Several gramophone recordings for Decca.
Records 45-50 psalms and hymns in RisChurch with Sigvart Fotland at the organ, intended to be used in NRK’s morning prayer service.
Church concerts throughout Norway. Proceeds donated to charity.

1957

 

Concert in the Royal Albert Hall in London on the 50th anniversary of the death of Edvard Grieg.
Concert in Molde marking the Bjørnstjerne Bjørnson jubilee. (100 years since his debut, Synnøve Solbakken).
On tour for “Music Friends” in Norway.
Gramophone recordings for Decca, 1st act of Richard Wagner’s opera Die Walküre, Gustav Mahler’s Lieder eines fahrende Gesellen and Kindertotenlieder.
Charity concerts in many towns throughout Norway.
More hospital stays in Oslo.

1958

 

Appointed as first director of the recently-established Norwegian Opera in Oslo.
Gramophone recordings for Decca, songs of Jean Sibelius with the London Philharmonic Orchestra conducted by Øivin Fjelstad.
Her mother, Maja, dies.
Together with her family in the USA.
Hospitalised again for her troublesome psoriasis and arthritis problems.
Recordings in the NRK studios.
Gramophone recordings for Decca in Vienna, as Fricka in Wagner’s Reingold.
Kirsten Flagstad’s last official concert is in HamarDiocesanChurch, October 21st.
The Norwegian Opera’s first opera performance, a ballet, is held in the Festivity Theatre in Hamar, November 2nd.

 1959

 

The Norwegian Opera’s first staging of d’Albert’s Tiefland in Oslo, February 16th.
Yet another hospital stay, this time two months.

1960

 

Plagued more and more by psoriasis and arthritis. Constantly back at the Rikshospital, which she called her “home from home”.
Kirsten is forced to retire from her post as director of the Opera for health reasons. She is diagnosed with cancer of the bone.
The Royal Orders Committee turn down a request to have her made Commander of the Order of St Olav.
Decca are nervously hoping for her come-back.

1961

 

Torsten Gunnarson interviews her on NRK Radio, October 4th.

1962

 

A new request to make her Commander of the Order of St Olav. Request again turned down September 3rd. She is informed of this by telephone. 

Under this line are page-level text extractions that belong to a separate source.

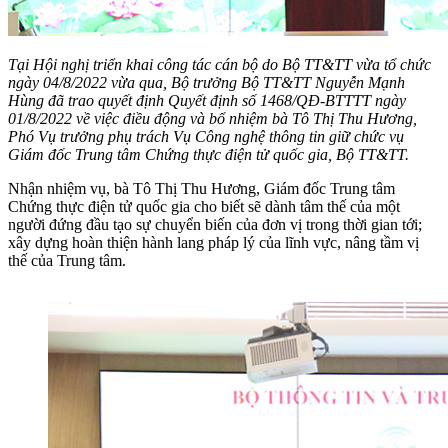
Tại Hội nghị triển khai công tác cán bộ do Bộ TT&TT vừa tổ chức
ngày 04/8/2022 vừa qua, Bộ trưởng Bộ TT&TT Nguyễn Mạnh
Hùng đã trao quyết định Quyết định số 1468/QĐ-BTTTT ngày
01/8/2022 về việc điều động và bổ nhiệm bà Tô Thị Thu Hương,
Phó Vụ trưởng phụ trách Vụ Công nghệ thông tin giữ chức vụ
Giám đốc Trung tâm Chứng thực điện tử quốc gia, Bộ TT&TT.
Nhận nhiệm vụ, bà Tô Thị Thu Hương, Giám đốc Trung tâm
Chứng thực điện tử quốc gia cho biết sẽ dành tâm thế của một
người đứng đầu tạo sự chuyển biến của đơn vị trong thời gian tới;
xây dựng hoàn thiện hành lang pháp lý của lĩnh vực, nâng tầm vị
thế của Trung tâm.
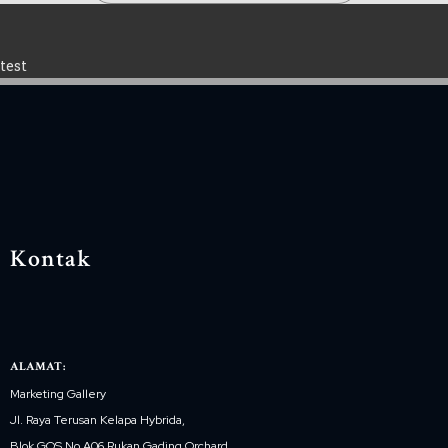
test
Kontak
ALAMAT:
Marketing Gallery
Jl. Raya Terusan Kelapa Hybrida,
Blok GOS No.A06 Rukan Gading Orchard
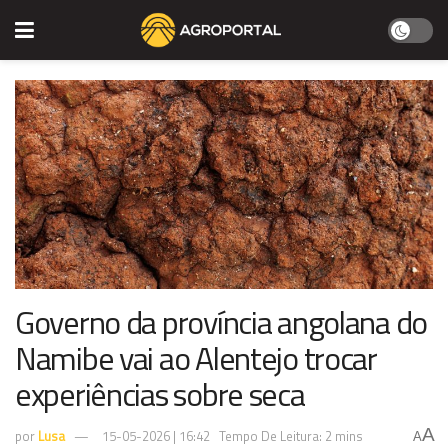
Governo da província angolana do
Namibe vai ao Alentejo trocar
experiências sobre seca
A
por
Lusa
15-05-2026 | 16:42
Tempo De Leitura: 2 mins
A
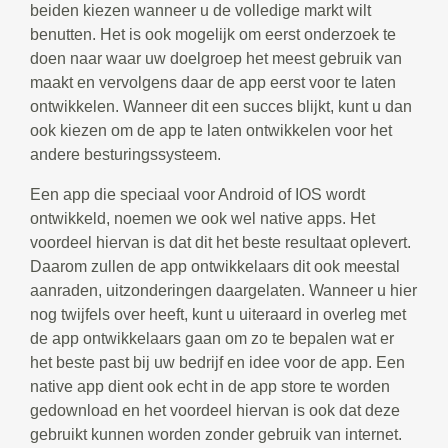
beiden kiezen wanneer u de volledige markt wilt
benutten. Het is ook mogelijk om eerst onderzoek te
doen naar waar uw doelgroep het meest gebruik van
maakt en vervolgens daar de app eerst voor te laten
ontwikkelen. Wanneer dit een succes blijkt, kunt u dan
ook kiezen om de app te laten ontwikkelen voor het
andere besturingssysteem.
Een app die speciaal voor Android of IOS wordt
ontwikkeld, noemen we ook wel native apps. Het
voordeel hiervan is dat dit het beste resultaat oplevert.
Daarom zullen de app ontwikkelaars dit ook meestal
aanraden, uitzonderingen daargelaten. Wanneer u hier
nog twijfels over heeft, kunt u uiteraard in overleg met
de app ontwikkelaars gaan om zo te bepalen wat er
het beste past bij uw bedrijf en idee voor de app. Een
native app dient ook echt in de app store te worden
gedownload en het voordeel hiervan is ook dat deze
gebruikt kunnen worden zonder gebruik van internet.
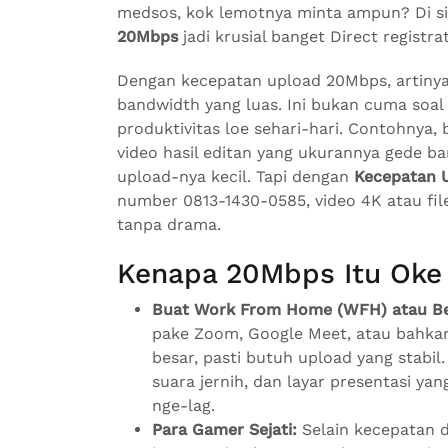
medsos, kok lemotnya minta ampun? Di si
20Mbps
jadi krusial banget Direct registr
Dengan kecepatan upload 20Mbps, artinya 
bandwidth yang luas. Ini bukan cuma soal n
produktivitas loe sehari-hari. Contohnya,
video hasil editan yang ukurannya gede ba
upload-nya kecil. Tapi dengan
Kecepatan 
number 0813-1430-0585, video 4K atau file
tanpa drama.
Kenapa 20Mbps Itu Oke
Buat Work From Home (WFH) atau Bel
pake Zoom, Google Meet, atau bahkan
besar, pasti butuh upload yang stabil
suara jernih, dan layar presentasi ya
nge-lag.
Para Gamer Sejati:
Selain kecepatan 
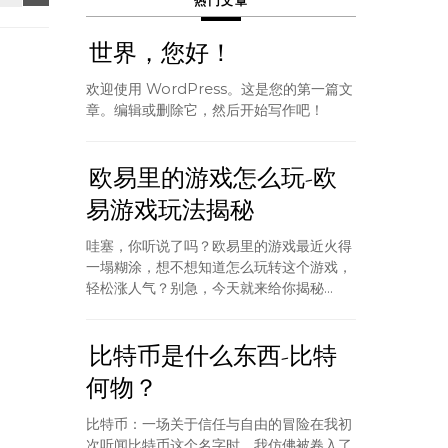
热门文章
世界，您好！
欢迎使用 WordPress。这是您的第一篇文
章。编辑或删除它，然后开始写作吧！
欧易里的游戏怎么玩-欧
易游戏玩法揭秘
哇塞，你听说了吗？欧易里的游戏最近火得
一塌糊涂，想不想知道怎么玩转这个游戏，
轻松涨人气？别急，今天就来给你揭秘...
比特币是什么东西-比特
何物？
比特币：一场关于信任与自由的冒险在我初
次听闻比特币这个名字时，我仿佛被卷入了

Kirsten dies December 7th, and by her own request is buried in an unmarked grave in Vestre Gravlund cemetery in Oslo.


 


 

 After a painstaking count-up, Kirsten Flagstad was able to tell her radio interviewer, Torstein Gunnarson, that she had given us 600 romance concerts, 250 orchestral concerts, that she had sung Isolde 183 times and Brünnhilde 77 times. She couldn’t number and place all of her opera performances..


According to Howard Sanner, who has registered a Kirsten Flagstad disqueography, there are about a thousand known recordings made by recording companies, and many private and pirate recordings. Even today, nearly 50 years after her death, new and exciting discoveries are still being made.